- **GIVEN EXERCISE 1**: Rewrite the rows that follow the newsletter excerpt, replacing "Identify" with "Detect" and leaving everything else as it is.

Sustainable Investing Newsletter published on January 15, 2026

The Water Footprint of AI: Implications for Investors

Summary

  • AI-driven data center growth is increasing water demand, especially in water-stressed regions, with electricity generation driving most water use.
  • Municipal water utilities may face higher costs and affordability pressures, as they adapt infrastructure and supplies to serve large, continuous data center customers.
  • Water availability and affordability are emerging investment considerations for both municipal utilities and AI-related corporate issuers.

Artificial intelligence (AI) accounted for 50 percent to 90 percent of gross domestic product (GDP) growth in the first half of 2025.1,2 Analysts expect several more years of robust capital expenditures (capex) on data centers that make widespread AI adoption possible.3,4  For municipal and corporate investors alike, the capital intensity of the new AI economy is generating concern over elevated electricity bills and the additional demands placed on the grid. We share our views on AI and its potential impact on the utility sector and electricity bills in Quantifying Power Demand from Artificial Intelligence .

Less attention has been paid to the impact on water utilities, water supply, and water bill affordability. We believe that prudent investors should consider the impact of increased water demand and costs associated with the AI economy.

AI’s Water Demand Affects Temperate and Semi-Arid Regions 

Data center demand could grow by 20 percent to 25 percent a year through 2030 by some estimates.5 Most of this growth is projected to come from “hyperscalers,” which are massive data centers designed to meet high data storage demands.6 More data centers will mean more water use.

Municipal water systems supply over 97 percent of direct water use by major data centers.7 These same systems serve a majority of U.S. households. Data centers are not as water intensive as farms or electric utilities, but municipal water systems that serve data centers can report sizable increases in water demand, especially when considering the water used in power generation. A medium-sized data center uses the same amount of water as 1,000 households, annually. Large data centers use the same as 10,000 to 50,000 people.8

Across the U.S., there are over 4,000 data centers of varying sizes, using water in both temperate and semi-arid climates.9

Data centers use water in two ways: direct water use for operations, and indirect water use for electricity generation or down the supply chain in chip manufacturing.8

Direct use 

Water is used in operations for cooling. Through a process called “evaporative cooling”, data centers rely on water to maintain server temperatures within required ranges.10 Ideally, data centers would be entirely air-cooled, but many climates make this impossible.

- **RECORDS TO USE**:

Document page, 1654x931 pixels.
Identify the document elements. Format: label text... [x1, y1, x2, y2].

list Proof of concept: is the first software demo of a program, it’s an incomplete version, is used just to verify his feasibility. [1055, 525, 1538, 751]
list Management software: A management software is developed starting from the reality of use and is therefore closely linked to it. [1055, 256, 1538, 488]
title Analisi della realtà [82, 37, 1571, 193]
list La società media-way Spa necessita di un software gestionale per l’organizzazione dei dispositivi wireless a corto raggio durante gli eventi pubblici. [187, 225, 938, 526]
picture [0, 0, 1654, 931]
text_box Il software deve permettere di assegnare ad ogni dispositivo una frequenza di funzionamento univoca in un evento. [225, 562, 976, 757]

- **GIVEN EXERCISE 2**:
Answer these questions from the newsletter on AI's water footprint:
(a) What share of direct water use by major data centers do municipal water systems supply?
(b) How many data centers are there across the U.S.?
(c) What is the cooling process that data centers use water for called?

- **CORRECT RESULT 1**:
Document page, 1654x931 pixels.
Detect the document elements. Format: label text... [x1, y1, x2, y2].

list Proof of concept: is the first software demo of a program, it’s an incomplete version, is used just to verify his feasibility. [1055, 525, 1538, 751]
list Management software: A management software is developed starting from the reality of use and is therefore closely linked to it. [1055, 256, 1538, 488]
title Analisi della realtà [82, 37, 1571, 193]
list La società media-way Spa necessita di un software gestionale per l’organizzazione dei dispositivi wireless a corto raggio durante gli eventi pubblici. [187, 225, 938, 526]
picture [0, 0, 1654, 931]
text_box Il software deve permettere di assegnare ad ogni dispositivo una frequenza di funzionamento univoca in un evento. [225, 562, 976, 757]

- **CORRECT RESULT 2**:
(a) Over 97 percent.
(b) Over 4,000.
(c) Evaporative cooling.